Inside the industry, there’s a feeling the Dodgers will not re-sign him, that they’ll make a run at David Price, who is two years younger and probably will end up with similar money.
In opting out of his contract, Greinke is walking away from $71 million over three years. He probably figures to get a deal averaging around $30 million a year and then will stretch the years as far as some team is willing to go.
When he signed a six-year, $147-million deal with the Dodgers after the 2012 season, it was the highest offer on the table. Three years later, that one looks like a bargain, which says plenty about the health of the game.
Enough about money. Let’s get to the good stuff. At his best, Greinke is the most dominant, most entertaining pitcher in the game. He’s that generational type pitcher who can beat you with his third and fourth pitches.

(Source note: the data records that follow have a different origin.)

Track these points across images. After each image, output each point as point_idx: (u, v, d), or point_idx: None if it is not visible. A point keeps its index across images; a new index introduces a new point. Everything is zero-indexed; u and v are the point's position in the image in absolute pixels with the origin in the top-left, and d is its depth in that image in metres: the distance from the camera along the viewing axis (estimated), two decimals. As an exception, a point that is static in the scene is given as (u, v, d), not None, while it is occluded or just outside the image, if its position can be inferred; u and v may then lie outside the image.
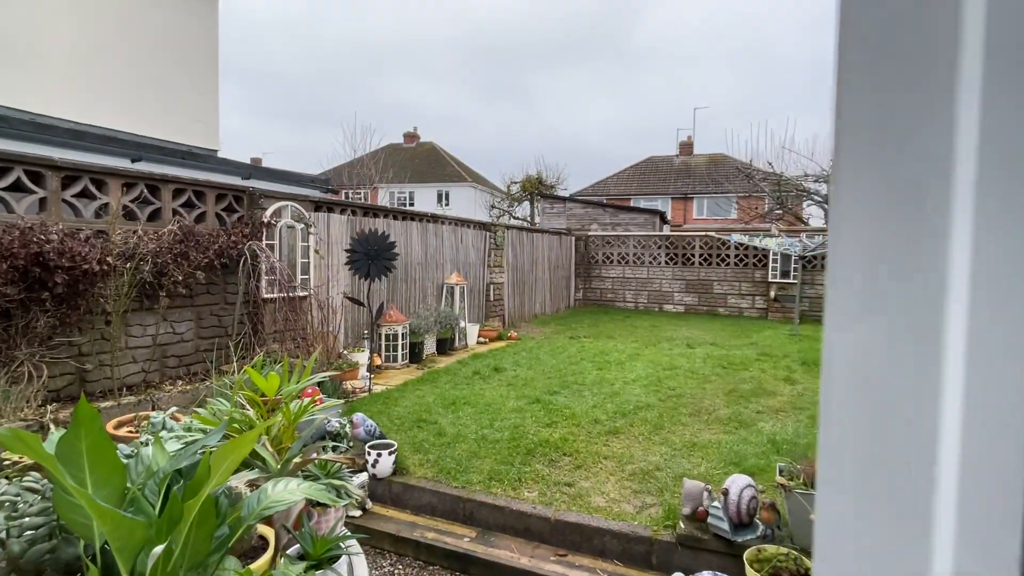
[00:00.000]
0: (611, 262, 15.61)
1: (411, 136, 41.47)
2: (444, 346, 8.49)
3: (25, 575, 1.53)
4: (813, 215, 18.39)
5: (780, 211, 19.05)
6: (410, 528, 3.59)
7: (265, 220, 5.65)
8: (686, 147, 35.99)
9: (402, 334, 7.47)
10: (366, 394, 5.99)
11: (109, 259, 4.10)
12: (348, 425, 4.11)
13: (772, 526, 3.05)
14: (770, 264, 13.45)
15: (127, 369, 4.66)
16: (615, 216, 16.55)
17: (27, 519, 1.63)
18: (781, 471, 3.28)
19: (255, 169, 7.81)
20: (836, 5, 0.38)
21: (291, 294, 5.67)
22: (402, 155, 37.56)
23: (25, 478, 1.83)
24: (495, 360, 7.88)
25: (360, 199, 27.72)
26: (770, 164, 17.38)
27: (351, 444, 4.18)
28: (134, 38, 8.44)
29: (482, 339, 9.62)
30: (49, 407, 3.52)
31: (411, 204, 36.29)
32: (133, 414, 3.70)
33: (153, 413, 2.47)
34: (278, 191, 6.16)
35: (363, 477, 3.74)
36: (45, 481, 1.81)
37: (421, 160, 39.31)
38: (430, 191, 37.52)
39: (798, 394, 6.25)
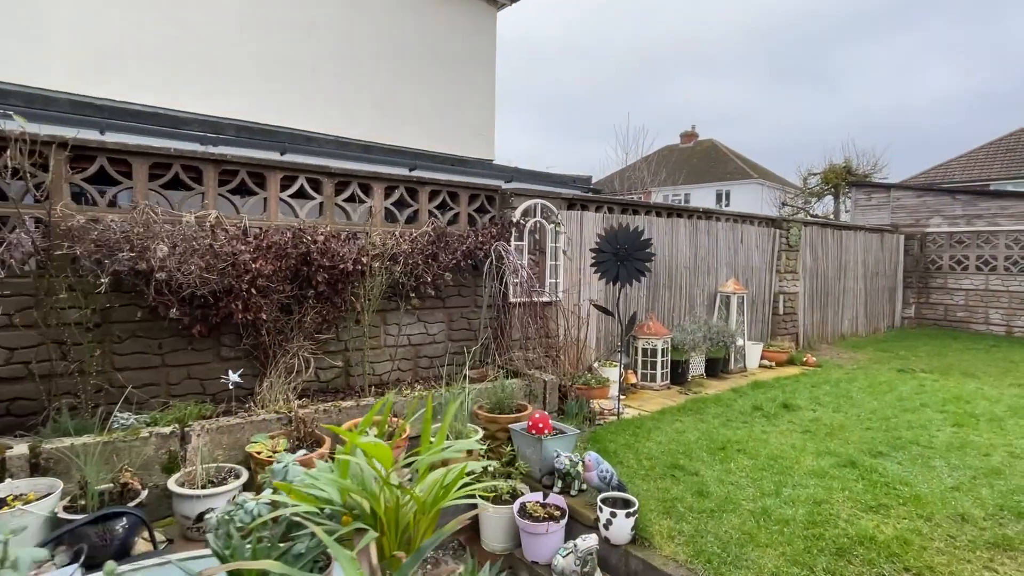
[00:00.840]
0: (964, 268, 11.40)
1: (689, 135, 39.28)
2: (715, 367, 7.06)
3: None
4: None
5: None
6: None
7: (514, 219, 5.31)
8: (1096, 105, 25.03)
9: (662, 350, 6.38)
10: (614, 418, 5.13)
11: (364, 259, 4.19)
12: (580, 465, 3.30)
13: None
14: None
15: (384, 367, 4.80)
16: (970, 205, 12.07)
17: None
18: None
19: (517, 172, 7.77)
20: None
21: (535, 298, 5.20)
22: (678, 156, 35.84)
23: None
24: (785, 392, 6.11)
25: (632, 203, 27.25)
26: None
27: (583, 487, 3.36)
28: (424, 62, 9.39)
29: (766, 362, 7.78)
30: (296, 402, 3.66)
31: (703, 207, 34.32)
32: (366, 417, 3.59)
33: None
34: (531, 189, 5.80)
35: (592, 541, 2.87)
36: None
37: (699, 159, 36.89)
38: (708, 191, 34.85)
39: None
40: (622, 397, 5.52)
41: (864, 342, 10.02)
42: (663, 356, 6.43)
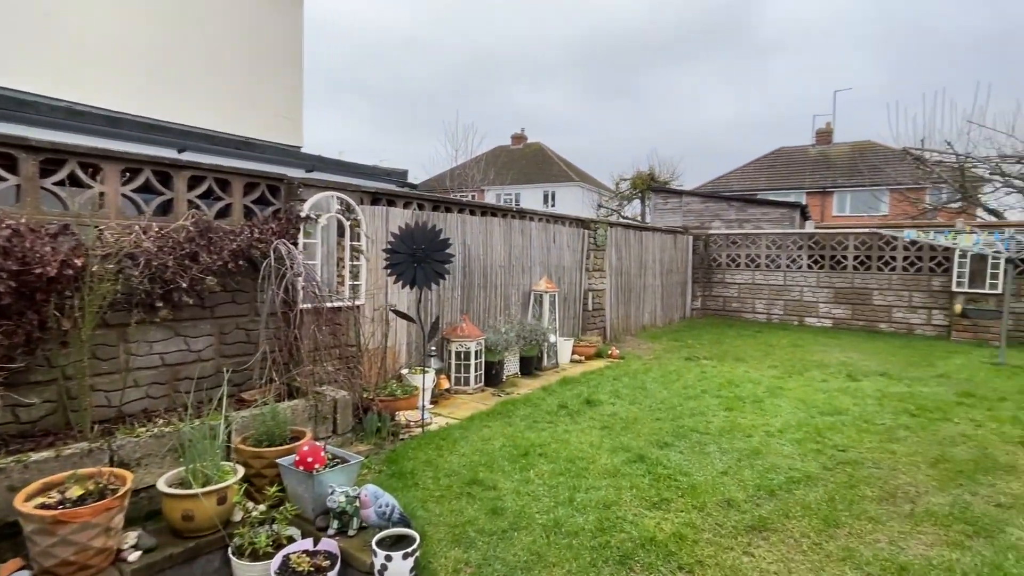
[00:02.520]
0: (738, 265, 13.28)
1: (518, 138, 40.85)
2: (529, 366, 7.10)
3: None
4: (1011, 206, 14.49)
5: (959, 202, 15.33)
6: None
7: (302, 213, 4.64)
8: (824, 135, 31.52)
9: (475, 351, 6.20)
10: (419, 432, 4.77)
11: (78, 260, 3.22)
12: (357, 500, 2.85)
13: None
14: (955, 269, 10.44)
15: (128, 395, 3.82)
16: (742, 211, 14.14)
17: None
18: None
19: (321, 161, 7.00)
20: None
21: (331, 303, 4.60)
22: (508, 157, 36.98)
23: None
24: (589, 388, 6.33)
25: (463, 200, 27.35)
26: (949, 144, 13.91)
27: (364, 524, 2.92)
28: (214, 36, 8.09)
29: (577, 357, 8.10)
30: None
31: (517, 205, 35.57)
32: (69, 472, 2.73)
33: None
34: (325, 180, 5.15)
35: (362, 593, 2.45)
36: None
37: (528, 161, 38.52)
38: (536, 192, 36.59)
39: (1060, 473, 4.01)
40: (429, 407, 5.20)
41: (661, 332, 11.09)
42: (477, 358, 6.26)
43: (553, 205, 35.11)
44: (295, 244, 4.52)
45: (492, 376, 6.43)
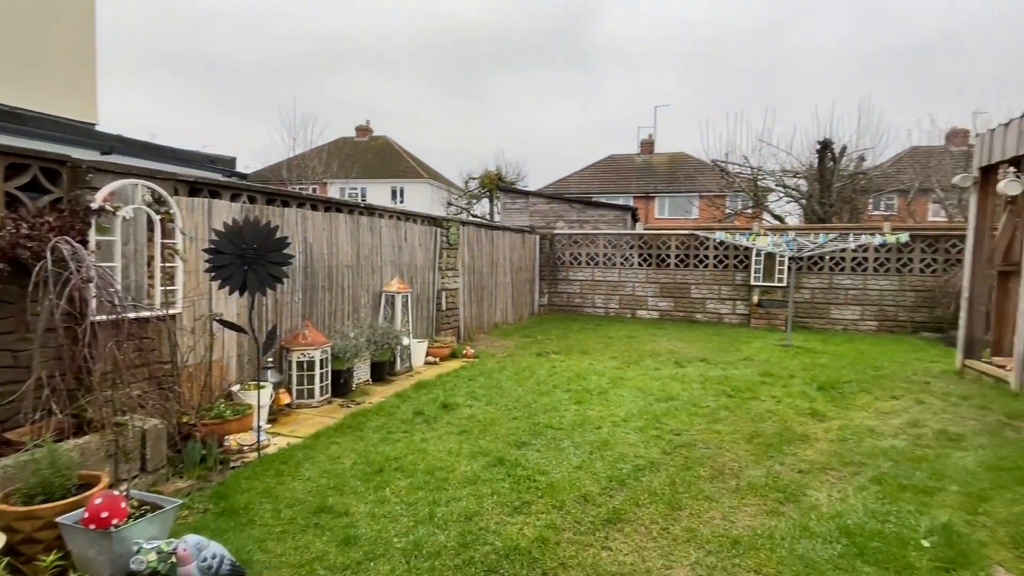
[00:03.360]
0: (579, 263, 14.12)
1: (363, 130, 39.13)
2: (381, 371, 6.73)
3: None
4: (790, 213, 17.45)
5: (752, 208, 18.06)
6: None
7: (94, 205, 3.78)
8: (647, 145, 35.13)
9: (321, 360, 5.68)
10: (255, 457, 4.19)
11: None
12: (174, 557, 2.35)
13: None
14: (752, 265, 12.25)
15: None
16: (583, 212, 15.08)
17: None
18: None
19: (120, 142, 5.85)
20: None
21: (135, 314, 3.82)
22: (352, 149, 35.22)
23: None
24: (445, 390, 6.17)
25: (303, 194, 25.44)
26: (746, 158, 16.32)
27: (183, 583, 2.41)
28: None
29: (431, 359, 7.89)
30: None
31: (364, 200, 34.05)
32: None
33: None
34: (127, 165, 4.27)
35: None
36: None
37: (375, 155, 37.10)
38: (383, 187, 35.40)
39: (838, 438, 4.82)
40: (266, 427, 4.63)
41: (512, 329, 11.35)
42: (323, 367, 5.74)
43: (402, 201, 34.30)
44: (84, 242, 3.66)
45: (341, 386, 5.95)
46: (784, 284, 11.74)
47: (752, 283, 12.31)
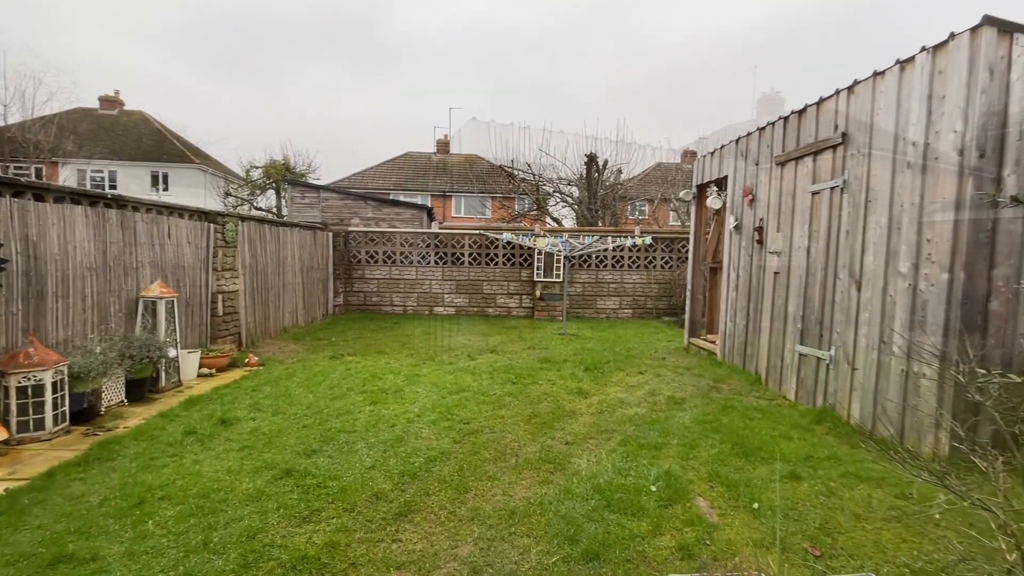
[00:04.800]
0: (376, 262, 13.94)
1: (111, 101, 32.53)
2: (141, 389, 5.83)
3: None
4: (566, 216, 19.61)
5: (536, 211, 19.88)
6: None
7: None
8: (443, 145, 36.03)
9: (54, 383, 4.71)
10: (-46, 511, 3.34)
11: None
12: None
13: None
14: (535, 263, 13.54)
15: None
16: (379, 210, 14.90)
17: None
18: None
19: None
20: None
21: None
22: (95, 124, 29.24)
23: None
24: (223, 405, 5.63)
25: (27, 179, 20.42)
26: (528, 165, 17.86)
27: None
28: None
29: (206, 370, 7.08)
30: None
31: (113, 187, 28.36)
32: None
33: None
34: None
35: None
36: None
37: (127, 133, 31.20)
38: (141, 171, 29.98)
39: (598, 411, 5.69)
40: (-27, 471, 3.71)
41: (304, 332, 10.75)
42: (57, 391, 4.77)
43: (166, 189, 29.51)
44: None
45: (85, 411, 5.02)
46: (561, 279, 13.23)
47: (535, 279, 13.60)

To combine a 92-mph fastball with a wipeout slider and an above average curveball and changeup is as good as it gets.
His 1.66 ERA in 2015 was historically good, the lowest by a pitcher since Greg Maddux had a 1.63 ERA in 1995. His WHIP was a microscopic 0.84. In July, he strung together six straight scoreless starts, a stretch of 45 2/3 innings, fourth-longest in a half century.
It’ll be fascinating to watch the free-agent starters leave the marketplace. Besides Greinke, there’s Price, Johnny Cueto, Jordan Zimmermann, John Lackey and Hisashi Iwakuma. The Giants are looking for starting pitching after finishing second in the Jon Lester sweepstakes. The Cubs and Red Sox would like more starting pitching. Actually, every team wants more starting pitching, and it’ll be interesting to see where the dollars for Price and Greinke land.
Here are the benchmark pitching contracts:
- Clayton Kershaw (7 years, $215 million).
- Max Scherzer (7 years, $210 million).
- Justin Verlande (7 years, $180 million).
- Felix Hernandez (7-$175 million).
- Jon Lester, 6 years, $155 million).
Here are the ages of those five pitchers in the final years of the contract: Kershaw (32), Lester (36), Scherzer (36), Verlander (37), Hernandez (33).
Given that Greinke is already 32 years old, a six-year contract would take him past a point of comfort for many teams. Besides that, the salary will run $30 million a year or more. A five-year deal seems where the final number will land, but the dollars will be huge.
This is also how the thing is supposed to work. He’s at the point in his career where there are no questions. Presuming he stays healthy–and that’s a risk–he as good as there is.